» **WHAT YOU NEED TO DO**
The answer must be an exact copy of the records, with no pictures in it.

[Start of section]

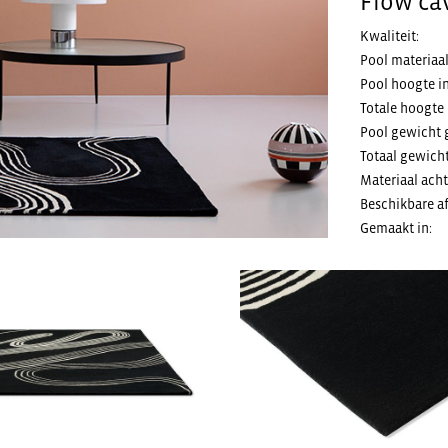
Flow cav
Kwaliteit:
Pool materiaal
Pool hoogte i
Totale hoogte
Pool gewicht 
Totaal gewich
Materiaal acht
Beschikbare a
Gemaakt in:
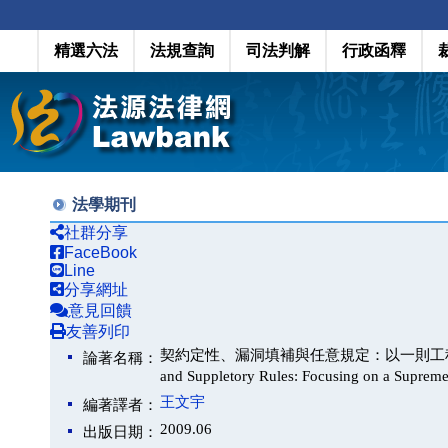
精選六法
法規查詢
司法判解
行政函釋
法學期刊
社群分享
FaceBook
Line
分享網址
意見回饋
友善列印
契約定性、漏洞填補與任意規定：以一則工程契約終止的判決為
論著名稱：
and Suppletory Rules: Focusing on a Supreme
王文宇
編著譯者：
2009.06
出版日期：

[End of section]

» **RESULT OF THIS EXERCISE**
Flow cav
Kwaliteit:
Pool materiaal
Pool hoogte i
Totale hoogte
Pool gewicht 
Totaal gewich
Materiaal acht
Beschikbare a
Gemaakt in:
精選六法
法規查詢
司法判解
行政函釋
法學期刊
社群分享
FaceBook
Line
分享網址
意見回饋
友善列印
契約定性、漏洞填補與任意規定：以一則工程契約終止的判決為
論著名稱：
and Suppletory Rules: Focusing on a Supreme
王文宇
編著譯者：
2009.06
出版日期：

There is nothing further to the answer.